3 Jun 2015

'Race against time' in Yangtze ship rescue

7:28 am on 3 June 2015

China's transport minister says rescuers are in a "race against time" to find survivors among the hundreds missing after a cruise ship capsized in bad weather on the Yangtze River.

A relative of missing passengers who were on a ship which sank in the Yangtze River is interviewed by a journalist.

A relative of missing passengers who were on a ship which sank in the Yangtze River is interviewed by a journalist. Photo: AFP

Thousands of rescuers worked through the night around the upturned hull of the Eastern Star in Hubei province.

Five people are confirmed dead and 15 more have been found alive from a ship that was carrying 456 people.

Frustrated relatives have been venting their anger at the lack of information.

The boat went down at about 21:30 local time on Monday evening. Most of the passengers were elderly Chinese tourists.

The survivors included the captain and chief engineer, both of whom have been taken into police custody.

The captain said the boat was caught in a cyclone and went down in minutes.

'We will not give up'

The upturned hull now lies in about 15m of water in the Damazhou section of the Yangtze.

Transport Minister Yang Chuantang said: "It's a race against time. As long as there's even a little hope, we will give it 100 percent and will absolutely not give up."

Divers carried out at least two remarkable rescues from the upturned vessel on Tuesday, including one of a 65-year-old woman.

Hubei military region commander Chen Shoumin told Chinese television divers had taken breathing apparatus into the ship and spent five minutes showing her how to use it.
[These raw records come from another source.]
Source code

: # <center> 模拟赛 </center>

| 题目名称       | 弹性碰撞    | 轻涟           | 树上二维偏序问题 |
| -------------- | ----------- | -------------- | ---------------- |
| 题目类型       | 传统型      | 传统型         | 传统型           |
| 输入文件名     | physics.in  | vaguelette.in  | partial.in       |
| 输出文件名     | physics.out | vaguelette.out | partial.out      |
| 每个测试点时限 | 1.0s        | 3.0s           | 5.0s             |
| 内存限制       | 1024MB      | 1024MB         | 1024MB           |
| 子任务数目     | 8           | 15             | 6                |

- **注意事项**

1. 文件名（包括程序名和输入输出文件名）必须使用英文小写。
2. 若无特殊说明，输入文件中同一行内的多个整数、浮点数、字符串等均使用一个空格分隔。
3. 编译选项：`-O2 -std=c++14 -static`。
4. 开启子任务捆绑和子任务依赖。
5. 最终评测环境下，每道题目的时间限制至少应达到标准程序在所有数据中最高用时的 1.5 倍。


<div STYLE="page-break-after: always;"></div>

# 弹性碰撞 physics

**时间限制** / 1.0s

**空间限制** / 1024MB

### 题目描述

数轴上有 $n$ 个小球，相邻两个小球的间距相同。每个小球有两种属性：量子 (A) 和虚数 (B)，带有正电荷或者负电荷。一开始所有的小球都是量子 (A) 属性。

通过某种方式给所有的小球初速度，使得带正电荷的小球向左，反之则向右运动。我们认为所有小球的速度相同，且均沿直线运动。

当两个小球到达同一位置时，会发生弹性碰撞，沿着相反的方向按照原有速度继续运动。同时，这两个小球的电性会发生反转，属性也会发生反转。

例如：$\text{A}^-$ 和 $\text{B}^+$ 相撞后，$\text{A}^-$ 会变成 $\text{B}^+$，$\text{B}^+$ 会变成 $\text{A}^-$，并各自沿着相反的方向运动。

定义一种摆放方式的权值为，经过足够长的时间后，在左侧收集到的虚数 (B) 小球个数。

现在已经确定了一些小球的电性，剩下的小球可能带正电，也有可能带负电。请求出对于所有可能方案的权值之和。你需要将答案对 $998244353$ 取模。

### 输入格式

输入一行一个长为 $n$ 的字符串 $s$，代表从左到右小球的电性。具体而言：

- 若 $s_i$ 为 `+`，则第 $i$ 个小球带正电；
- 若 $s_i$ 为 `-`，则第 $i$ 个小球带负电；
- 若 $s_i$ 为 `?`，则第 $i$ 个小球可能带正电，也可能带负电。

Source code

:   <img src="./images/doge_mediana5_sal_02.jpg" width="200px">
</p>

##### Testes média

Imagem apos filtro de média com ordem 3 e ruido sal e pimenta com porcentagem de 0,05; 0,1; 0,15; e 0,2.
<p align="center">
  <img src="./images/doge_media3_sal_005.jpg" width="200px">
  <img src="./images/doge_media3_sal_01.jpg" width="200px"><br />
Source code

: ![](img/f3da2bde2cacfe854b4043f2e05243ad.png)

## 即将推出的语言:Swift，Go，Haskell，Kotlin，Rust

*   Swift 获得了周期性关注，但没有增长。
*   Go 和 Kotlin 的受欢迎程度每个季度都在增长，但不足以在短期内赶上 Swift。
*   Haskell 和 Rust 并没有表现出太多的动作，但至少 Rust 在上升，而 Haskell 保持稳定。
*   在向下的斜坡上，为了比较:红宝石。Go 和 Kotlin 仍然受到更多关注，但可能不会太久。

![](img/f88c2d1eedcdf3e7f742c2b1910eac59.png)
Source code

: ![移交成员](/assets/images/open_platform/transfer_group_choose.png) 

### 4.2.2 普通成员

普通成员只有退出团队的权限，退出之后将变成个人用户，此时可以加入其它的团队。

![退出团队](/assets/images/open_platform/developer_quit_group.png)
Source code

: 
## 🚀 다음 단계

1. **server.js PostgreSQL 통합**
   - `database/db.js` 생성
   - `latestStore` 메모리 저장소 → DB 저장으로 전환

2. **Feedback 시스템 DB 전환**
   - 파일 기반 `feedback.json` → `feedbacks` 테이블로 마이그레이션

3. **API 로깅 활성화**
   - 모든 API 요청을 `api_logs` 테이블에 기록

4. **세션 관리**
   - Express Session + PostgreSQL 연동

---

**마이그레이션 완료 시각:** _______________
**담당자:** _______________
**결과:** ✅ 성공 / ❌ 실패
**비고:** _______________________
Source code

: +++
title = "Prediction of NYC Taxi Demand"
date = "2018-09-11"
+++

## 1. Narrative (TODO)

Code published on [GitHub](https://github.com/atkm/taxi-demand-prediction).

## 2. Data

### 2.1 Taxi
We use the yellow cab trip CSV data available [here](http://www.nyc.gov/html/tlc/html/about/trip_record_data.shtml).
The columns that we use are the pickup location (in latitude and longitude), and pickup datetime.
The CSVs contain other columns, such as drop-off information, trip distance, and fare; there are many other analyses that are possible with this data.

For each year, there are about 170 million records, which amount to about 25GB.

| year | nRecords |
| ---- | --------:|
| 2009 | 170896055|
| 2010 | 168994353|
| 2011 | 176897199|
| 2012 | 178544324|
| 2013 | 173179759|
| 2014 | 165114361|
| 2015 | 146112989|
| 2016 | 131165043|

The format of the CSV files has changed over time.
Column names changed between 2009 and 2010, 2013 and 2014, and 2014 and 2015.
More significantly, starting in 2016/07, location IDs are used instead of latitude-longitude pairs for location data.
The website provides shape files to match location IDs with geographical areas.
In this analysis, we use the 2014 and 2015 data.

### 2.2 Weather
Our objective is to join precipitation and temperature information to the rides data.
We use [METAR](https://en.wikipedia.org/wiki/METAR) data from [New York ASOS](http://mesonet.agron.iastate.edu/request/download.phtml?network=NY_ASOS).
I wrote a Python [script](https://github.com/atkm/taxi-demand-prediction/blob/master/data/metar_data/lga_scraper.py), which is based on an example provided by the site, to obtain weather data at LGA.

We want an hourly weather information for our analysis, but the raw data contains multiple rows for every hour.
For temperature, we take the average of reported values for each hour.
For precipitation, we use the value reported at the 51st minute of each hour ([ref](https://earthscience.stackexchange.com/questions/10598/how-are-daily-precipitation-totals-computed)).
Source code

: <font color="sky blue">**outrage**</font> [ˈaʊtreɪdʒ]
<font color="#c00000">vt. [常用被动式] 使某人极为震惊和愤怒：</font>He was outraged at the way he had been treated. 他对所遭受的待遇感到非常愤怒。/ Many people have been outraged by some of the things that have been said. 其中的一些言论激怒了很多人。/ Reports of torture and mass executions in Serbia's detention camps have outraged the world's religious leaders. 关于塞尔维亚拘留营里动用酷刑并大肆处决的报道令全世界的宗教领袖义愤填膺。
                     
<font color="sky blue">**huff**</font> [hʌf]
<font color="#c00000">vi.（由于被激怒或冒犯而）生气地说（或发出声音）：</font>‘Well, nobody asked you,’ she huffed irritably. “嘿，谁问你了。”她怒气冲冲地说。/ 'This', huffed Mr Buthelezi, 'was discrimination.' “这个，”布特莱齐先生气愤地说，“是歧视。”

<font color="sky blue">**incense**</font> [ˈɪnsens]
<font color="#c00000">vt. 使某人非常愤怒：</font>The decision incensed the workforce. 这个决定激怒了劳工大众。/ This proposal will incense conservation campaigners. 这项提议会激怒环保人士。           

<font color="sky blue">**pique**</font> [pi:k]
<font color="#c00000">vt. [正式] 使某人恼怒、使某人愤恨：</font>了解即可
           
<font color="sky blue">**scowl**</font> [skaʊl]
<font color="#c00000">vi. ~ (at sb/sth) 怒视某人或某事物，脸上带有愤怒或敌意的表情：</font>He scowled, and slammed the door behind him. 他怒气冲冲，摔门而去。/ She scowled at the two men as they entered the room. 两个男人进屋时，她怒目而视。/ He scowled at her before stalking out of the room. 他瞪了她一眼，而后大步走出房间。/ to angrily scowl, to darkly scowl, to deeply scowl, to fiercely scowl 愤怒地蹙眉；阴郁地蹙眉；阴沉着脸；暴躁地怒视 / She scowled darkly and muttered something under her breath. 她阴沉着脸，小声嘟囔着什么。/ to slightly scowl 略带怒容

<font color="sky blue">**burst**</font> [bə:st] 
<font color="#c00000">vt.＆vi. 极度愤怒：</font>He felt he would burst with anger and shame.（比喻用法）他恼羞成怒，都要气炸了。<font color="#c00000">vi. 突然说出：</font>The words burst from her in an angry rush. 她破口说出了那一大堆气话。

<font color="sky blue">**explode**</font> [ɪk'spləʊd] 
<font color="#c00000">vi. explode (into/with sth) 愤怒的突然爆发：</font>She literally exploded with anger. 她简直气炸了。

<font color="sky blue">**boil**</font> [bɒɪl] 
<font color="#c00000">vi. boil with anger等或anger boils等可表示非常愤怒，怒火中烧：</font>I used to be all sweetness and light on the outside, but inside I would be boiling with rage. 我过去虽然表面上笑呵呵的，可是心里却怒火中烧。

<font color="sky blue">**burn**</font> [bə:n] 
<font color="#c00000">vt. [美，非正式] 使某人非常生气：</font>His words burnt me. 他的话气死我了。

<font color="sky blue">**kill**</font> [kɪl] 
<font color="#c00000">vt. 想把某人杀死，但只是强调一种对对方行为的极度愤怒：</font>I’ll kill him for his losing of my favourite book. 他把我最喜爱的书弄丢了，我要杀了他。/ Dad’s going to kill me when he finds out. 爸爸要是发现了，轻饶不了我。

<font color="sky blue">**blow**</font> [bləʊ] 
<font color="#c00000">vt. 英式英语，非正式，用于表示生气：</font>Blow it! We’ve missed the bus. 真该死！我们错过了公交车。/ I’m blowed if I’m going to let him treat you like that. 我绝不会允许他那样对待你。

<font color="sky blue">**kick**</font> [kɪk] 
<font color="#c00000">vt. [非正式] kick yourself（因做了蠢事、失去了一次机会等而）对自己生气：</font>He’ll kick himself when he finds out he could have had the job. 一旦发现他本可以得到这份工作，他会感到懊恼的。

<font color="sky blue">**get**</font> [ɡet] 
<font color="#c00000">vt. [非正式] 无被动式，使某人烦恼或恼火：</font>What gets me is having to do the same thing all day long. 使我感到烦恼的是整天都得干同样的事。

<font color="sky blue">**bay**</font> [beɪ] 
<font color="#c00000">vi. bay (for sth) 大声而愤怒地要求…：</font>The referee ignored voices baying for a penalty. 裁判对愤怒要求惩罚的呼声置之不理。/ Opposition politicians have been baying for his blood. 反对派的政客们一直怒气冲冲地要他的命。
"That old woman had a very strong will and learned very fast, and after 20 minutes she surfaced to the water and was rescued," Mr Chen said.

Three divers also found a 21-year-old man in a small compartment. They supplied diving apparatus and he swam out by himself.

Recalling the rescue, diver Guan Dong said: "I swam back and forth three times, and by the third time I felt somebody was up there above me. As soon as I got out of the water,

I noticed the trapped victim. It was pitch dark inside, with just him inside the cabin and nobody else."

Three of the bodies were reportedly recovered in Yueyang, Hunan province, some 50km away.

Mr Chen said: "We will do everything we can to rescue everyone trapped in there, no matter they're still alive or not and we will treat them as our own families."

One survivor, tour guide Zhang Hui, told the Xinhua state news agency that heavy rain had come through cabin windows and many passengers went into the ship's hall to keep sheets and other items dry.

He said the ship then began to toss violently, to an angle of 45 degrees.

Mr Zhang said he had "30 seconds to grab a life jacket" and tried to hold on to what he could find to keep his head above water as the vessel overturned.

He clambered out of a window in the torrential rain. "Wave after wave crashed over me; I swallowed a lot of water," he said.

Mr Zhang said he heard the cries of at least a dozen other people in the water but after about 30 minutes, they all fell silent and he finally drifted into reeds and was rescued.

Rescue boats can be seen alongside the capsized passenger ship in the Yangtze.

Rescue boats can be seen alongside the capsized passenger ship in the Yangtze. Photo: AFP

Chinese television said 150mm of rain had fallen in the region over the past 24 hours, with reported wind speeds of up to 130 km/h.

The 76m-long, 2,200 tonne Eastern Star - Dongfangzhixing in Chinese - had been carrying 405 Chinese passengers, five travel agency employees and 46 crew members.

The vessel, owned by the Chongqing Eastern Shipping Corporation, was travelling from the eastern city of Nanjing to Chongqing in the south-west - a journey of at least 1,500km.

'I cried all the way'

Relatives on those on board confronted officials in the cities of Shanghai and Nanjing.

Some family members had gone to the Shanghai offices of the tour operator that handles the bookings, Xiehe International Travel, but they were closed.

Wang Sheng, whose mother and father are on board, said: "I cried all the way here and I can't find anyone, the door is locked."

Relatives were then taken to government offices where they became frustrated at the lack of information and scuffles broke out.

Zhang Yingli, 56, whose brother and wife were among the passengers, said: "It's 4:30 now and we haven't heard anything from anyone except the news. No-one has come to reassure us."